In the book the octal group is used as an ultrafilter. Or rather, a set of symmetries of positive properties that themselves form an ultrafilter. Every subgroup of the octal is a closed group: but how does this relate to the notion of an ultrafilter? It must be shown (which was not done so very clearly in the book), that every application of virtue or of a positive property indiscernible from some virtue, operates in a triple that is likewise a closed set. Yet this is not immediately apparent!

The Problem With Closure
The greatest problem with applying the octal as an ultrafilter is the local closure of triples that are represented by subgroups. Each triple appears to not be closed on its constituent three symbols, and each triple always references the properties outside of themselves. Can I remedy this?

In The Case Of Virtue
It is a simple argument that closes each subgroup of the octal given that they include a virtue p. Those three subgroups together form the "K4 form" from the same application of virtue. But the group of all positive properties is somewhat larger and so given the case in terms of virtue, I may hopefully complete the argument on mere positive properties also.

### GOAL A
Output the octal group passage starting at "In the book the" and ending at "not immediately apparent!".
### GOAL B
Decide whether each statement agrees with the octal group passage, answering yes or no and quoting the words that settle it: (i) The book showed very clearly that every application of virtue operates in a closed triple. (ii) Every subgroup of the octal is a closed group. (iii) Three subgroups together form the "K4 form".
### GOAL C
Carry the octal group passage further, picking up after its last sentence.
The records that come next are separate material and are unrelated to the octal group passage.

### EXTRACTED ENTRIES
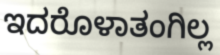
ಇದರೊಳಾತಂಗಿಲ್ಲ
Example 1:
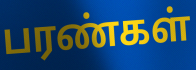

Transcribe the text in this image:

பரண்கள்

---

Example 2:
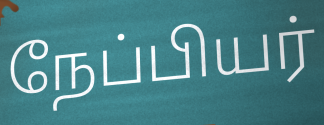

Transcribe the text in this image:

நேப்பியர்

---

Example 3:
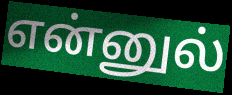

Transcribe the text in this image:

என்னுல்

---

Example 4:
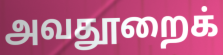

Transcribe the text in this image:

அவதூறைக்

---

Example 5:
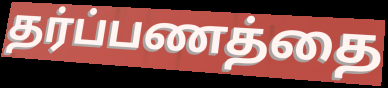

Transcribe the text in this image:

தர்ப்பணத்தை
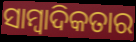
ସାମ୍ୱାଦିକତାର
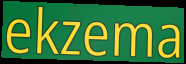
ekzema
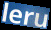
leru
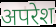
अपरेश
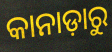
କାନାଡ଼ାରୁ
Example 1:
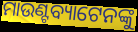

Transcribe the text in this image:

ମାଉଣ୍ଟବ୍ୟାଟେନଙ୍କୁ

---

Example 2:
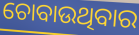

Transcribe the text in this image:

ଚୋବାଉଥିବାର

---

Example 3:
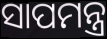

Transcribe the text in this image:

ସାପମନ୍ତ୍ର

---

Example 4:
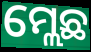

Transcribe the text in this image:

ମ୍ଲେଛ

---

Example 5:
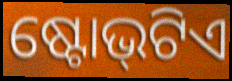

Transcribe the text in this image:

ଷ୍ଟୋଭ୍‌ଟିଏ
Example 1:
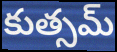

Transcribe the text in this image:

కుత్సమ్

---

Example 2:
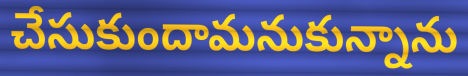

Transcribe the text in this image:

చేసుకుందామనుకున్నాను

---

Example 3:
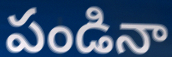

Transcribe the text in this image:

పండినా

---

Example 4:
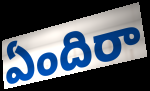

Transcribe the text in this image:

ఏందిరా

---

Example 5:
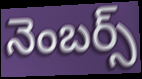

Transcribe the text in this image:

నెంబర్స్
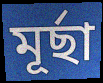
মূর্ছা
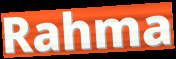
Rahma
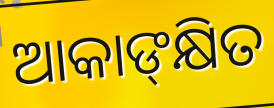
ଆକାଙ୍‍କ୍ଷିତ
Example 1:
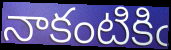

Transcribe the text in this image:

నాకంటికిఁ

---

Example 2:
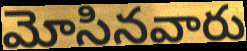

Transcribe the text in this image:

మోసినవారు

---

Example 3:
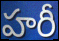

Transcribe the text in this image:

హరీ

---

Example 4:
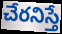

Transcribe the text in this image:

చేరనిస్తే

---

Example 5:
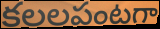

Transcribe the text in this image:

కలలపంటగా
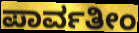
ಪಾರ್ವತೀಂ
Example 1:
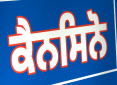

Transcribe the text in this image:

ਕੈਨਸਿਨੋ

--

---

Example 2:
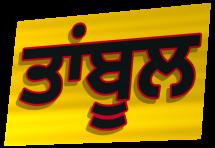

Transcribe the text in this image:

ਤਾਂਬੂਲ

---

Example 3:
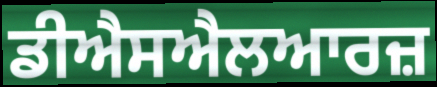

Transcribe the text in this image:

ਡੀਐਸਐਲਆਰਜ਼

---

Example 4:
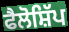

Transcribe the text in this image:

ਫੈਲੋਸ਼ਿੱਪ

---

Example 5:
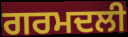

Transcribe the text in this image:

...

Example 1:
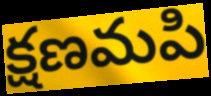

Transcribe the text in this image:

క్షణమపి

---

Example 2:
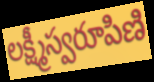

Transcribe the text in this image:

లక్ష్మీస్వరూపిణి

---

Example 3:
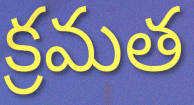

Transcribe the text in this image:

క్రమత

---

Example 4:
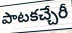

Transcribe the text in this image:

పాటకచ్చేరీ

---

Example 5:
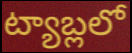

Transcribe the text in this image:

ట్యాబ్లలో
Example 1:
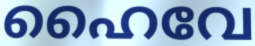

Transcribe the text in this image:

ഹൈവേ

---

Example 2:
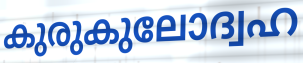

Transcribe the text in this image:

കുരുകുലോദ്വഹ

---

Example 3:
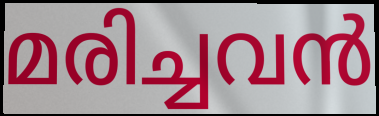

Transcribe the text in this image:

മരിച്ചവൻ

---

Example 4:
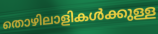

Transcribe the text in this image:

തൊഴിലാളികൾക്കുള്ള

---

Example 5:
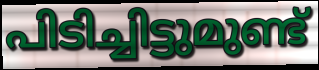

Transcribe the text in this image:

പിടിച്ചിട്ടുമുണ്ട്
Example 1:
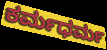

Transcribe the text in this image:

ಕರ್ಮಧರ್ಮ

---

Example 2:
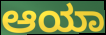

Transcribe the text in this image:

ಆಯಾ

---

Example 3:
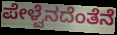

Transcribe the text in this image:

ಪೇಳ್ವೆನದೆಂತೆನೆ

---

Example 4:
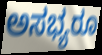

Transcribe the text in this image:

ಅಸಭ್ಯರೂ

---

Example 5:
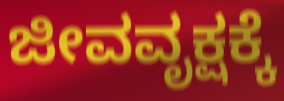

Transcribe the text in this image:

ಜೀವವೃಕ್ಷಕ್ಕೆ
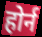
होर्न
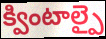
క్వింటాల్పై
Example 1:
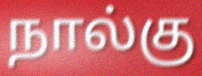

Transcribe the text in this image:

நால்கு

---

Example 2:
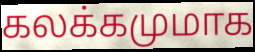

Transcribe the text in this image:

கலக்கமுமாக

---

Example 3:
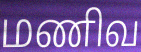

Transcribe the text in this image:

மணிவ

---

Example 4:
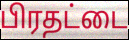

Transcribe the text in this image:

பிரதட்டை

### EXERCISE RESULT A
In the book the octal group is used as an ultrafilter. Or rather, a set of symmetries of positive properties that themselves form an ultrafilter. Every subgroup of the octal is a closed group: but how does this relate to the notion of an ultrafilter? It must be shown (which was not done so very clearly in the book), that every application of virtue or of a positive property indiscernible from some virtue, operates in a triple that is likewise a closed set. Yet this is not immediately apparent!

### EXERCISE RESULT B
(i) No: "which was not done so very clearly in the book"
(ii) Yes: "Every subgroup of the octal is a closed group"
(iii) Yes: "Those three subgroups together form the "K4 form""

### EXERCISE RESULT C
Given All The Facts
Every subgroup in the octal obeys the same similar pattern. Each triple as a K4 subgroup is closed in positive properties. There is a simple argument that shows such, for which I may only apologise as it was not included in the book!

Local Closure In The Octal
The octal ultrafilter is actually completely "unconstrained" in all its positive properties. That, is a consequence of the construction used! Though some positive properties appear missing they are most certainly not so. God is able to act in every case or not: there is only the sense of a logically impossible act that can not be made given virtue: It is not a hard thing to grasp.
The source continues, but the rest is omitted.